What is needed: Work out how many lines of the material contain the string "bold". Respond with the number only.

Records supplied:
•••

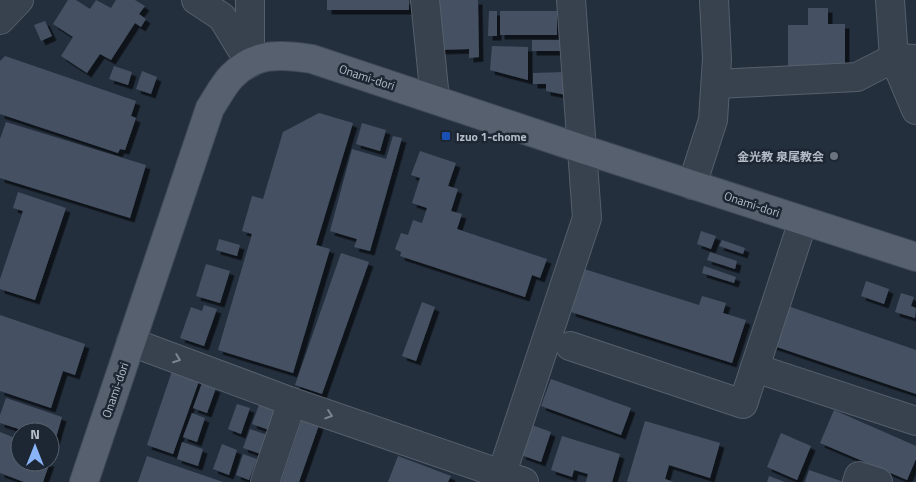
<svg xmlns="http://www.w3.org/2000/svg" width="916" height="482" font-family="'Titillium Web','Noto Sans JP',sans-serif">
<style>
.building{fill:#455162;filter:url(#shadow)}
.lines{fill:none;stroke-linecap:round;stroke-linejoin:round}
.minor-casing{stroke:#565f6c;stroke-width:30}
.major-casing{stroke:#414a57;stroke-width:30}
.minor{stroke:#38414e;stroke-width:28}
.major{stroke:#56606e;stroke-width:28}
.oneway{stroke:#7c8592}
.transit-dot{fill:#1a4fb4;stroke:#1d2633;stroke-width:2}
.worship-dot{fill:#6b7280;stroke:#1d2633;stroke-width:2}
.labels{text-anchor:middle;dominant-baseline:central;stroke-width:5;stroke-linejoin:round;paint-order:stroke}
.street-label{font-size:12px;fill:#b4bcc9;stroke:#1d2633}
.poi-label{font-size:12px;font-weight:bold;fill:#b4bcc9;stroke:#1d2633;text-anchor:start}
</style>
<defs>
<filter id="shadow"><feDropShadow dx="4.5" dy="4.5" stdDeviation="0" flood-color="#0009"/></filter>
</defs>
<rect width="100%" height="100%" fill="#242f3e"/>
<g class="building">
<polygon points="68,0 76,0 90,9 96,0 111,8 116,0 135,0 145,6 139,14 146,19 141,27 135,23 111,60 100,54 87,73 61,56 73,37 53,24"/>
<rect x="327" y="0" width="82" height="10"/>
<polygon points="435,0 478,0 479,57 469,58 469,49 436,50"/>
<polygon points="808,8 828,8 828,24 845,24 845,68 788,68 788,25 808,25"/>
<polygon points="489,11 497,11 497,36 488,36"/>
<rect x="500" y="11" width="57" height="24"/>
<polygon points="45,21 52,36 41,41 34,25"/>
<rect x="532" y="40" width="30" height="11"/>
<polygon points="492,46 528,47 528,80 490,70"/>
<polygon points="5,56 136,101 131,116 136,118 125,150 120,149 118,153 0,114 0,61"/>
<polygon points="114,66 132,72 128,85 109,79"/>
<polygon points="142,71 157,77 151,94 136,89"/>
<polygon points="566,72 566,95 546,91 546,84 533,84 533,73"/>
<polygon points="319,113 353,123 316,245 330,249 293,373 218,350 252,234 242,231 252,196 263,199 283,132"/>
<polygon points="6,122 146,165 130,218 0,178 0,139"/>
<polygon points="362,123 386,130 380,151 356,144"/>
<polygon points="393,136 402,138 370,251 354,247 357,239 330,231 352,149 386,159"/>
<polygon points="420,151 456,163 448,186 458,189 451,211 462,214 457,229 547,259 540,278 532,275 525,297 400,256 401,252 395,249 401,233 408,235 413,220 422,223 427,208 412,203 420,178 411,175"/>
<polygon points="18,192 66,208 35,300 0,289 0,279 23,211 13,208"/>
<polygon points="701,231 716,236 711,249 697,244"/>
<polygon points="219,239 240,245 237,256 216,250"/>
<polygon points="722,240 745,248 743,254 719,246"/>
<polygon points="710,252 737,261 735,269 707,260"/>
<polygon points="341,253 369,262 322,394 295,385"/>
<polygon points="206,264 230,271 220,303 196,296"/>
<polygon points="704,266 736,277 734,283 702,273"/>
<polygon points="584,269 699,305 702,296 726,303 723,313 746,320 732,363 571,312"/>
<polygon points="866,281 889,289 884,304 861,296"/>
<polygon points="901,293 914,297 911,306 916,308 915,318 895,312"/>
<polygon points="422,302 435,307 416,361 402,356"/>
<polygon points="779,303 916,350 916,394 765,343"/>
<polygon points="204,305 217,309 204,346 180,338 191,307 202,311"/>
<polygon points="0,315 85,344 75,375 63,371 51,408 0,391"/>
<polygon points="172,371 199,381 173,454 147,445"/>
<polygon points="551,379 631,408 621,435 541,406"/>
<polygon points="202,383 216,388 207,413 193,408"/>
<polygon points="6,398 62,417 55,441 50,439 50,432 28,432 0,423 0,415"/>
<polygon points="260,402 280,409 272,431 252,424"/>
<polygon points="237,404 250,408 241,434 228,429"/>
<polygon points="834,410 916,446 916,459 907,480 820,443"/>
<polygon points="192,413 205,418 197,442 183,437"/>
<polygon points="302,419 319,425 299,482 281,482"/>
<polygon points="645,421 720,443 710,478 669,465 665,479 674,482 627,482"/>
<polygon points="532,425 551,432 541,462 521,455"/>
<polygon points="250,429 270,436 264,455 243,448"/>
<polygon points="0,432 20,440 20,462 50,462 43,482 24,482 0,473"/>
<polygon points="781,433 811,446 797,480 767,467"/>
<polygon points="562,436 620,454 612,482 586,482 588,474 574,470 572,477 551,470"/>
<polygon points="182,442 203,449 198,466 177,459"/>
<polygon points="222,444 237,450 229,475 213,469"/>
<polygon points="243,454 257,459 249,480 236,475"/>
<polygon points="147,456 223,482 138,482"/>
<polygon points="398,456 451,476 448,482 388,482"/>
<polygon points="809,470 844,482 805,482"/>
<polygon points="769,476 785,482 767,482"/>
</g>
<g class="lines">
<defs>
<g id="minor">
<polyline points="196,0 222,17 250,63"/>
<polyline points="250,0 250,63"/>
<polyline points="425,0 435,99"/>
<polyline points="890,0 894,58 916,110"/>
<polyline points="0,20 19,0"/>
<polyline points="716,84 857,77 894,58 916,59"/>
<polyline points="692,185 713,120 717,59 714,0"/>
<polyline points="131,342 292,402 524,482"/>
<polyline points="570,346 743,404 803,221"/>
<polyline points="755,368 916,421"/>
<polyline points="265,482 292,402"/>
<polyline points="499,482 587,218 571,0"/>
<polyline points="857,482 859,476 878,482"/>
</g>
<path id="major" d="M84,482L210,108C217,98 223,85 232,76C255,52 282,54 312,59L582,149L916,257"/>
</defs>
<use href="#minor" class="minor-casing"/>
<use href="#major" class="major-casing"/>
<use href="#minor" class="minor"/>
<use href="#major" class="major"/>
</g>
<defs><path id="oneway-chevron" d="M-2-3.5L2.5 0L-2 3.5" fill="none" stroke-width="1.6" stroke-linecap="round" stroke-linejoin="round" transform="scale(1.25)"/></defs>
<g class="oneway">
<use href="#oneway-chevron" transform="translate(177 359) rotate(21)"/>
<use href="#oneway-chevron" transform="translate(329 415) rotate(19)"/>
</g>
<rect class="transit-dot" x="441" y="131" width="10" height="10" rx="2.5"/>
<circle class="worship-dot" cx="834" cy="156" r="5"/>
<g class="labels">
<g class="street-label">
<text transform="translate(367 77) rotate(18)">Onami-dori</text>
<text transform="translate(752 204) rotate(18)">Onami-dori</text>
<text transform="translate(115 390) rotate(-71)">Onami-dori</text>
</g>
<g class="poi-label">
<text x="456" y="136">Izuo 1-chome</text>
<text x="824" y="156" text-anchor="end">金光教 泉尾教会</text>
</g>
</g>
<g transform="translate(35 447)"><circle r="24" fill="#1d2633" stroke="#59626f"/>
<path d="M0-4L9 19L0 12L-9 19Z" fill="#8ab4f8"/>
<text y="-8" font-size="14" font-weight="bold" text-anchor="middle" fill="#b4bcc9">N</text>
</g>
</svg>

•••

Answer for the task: 2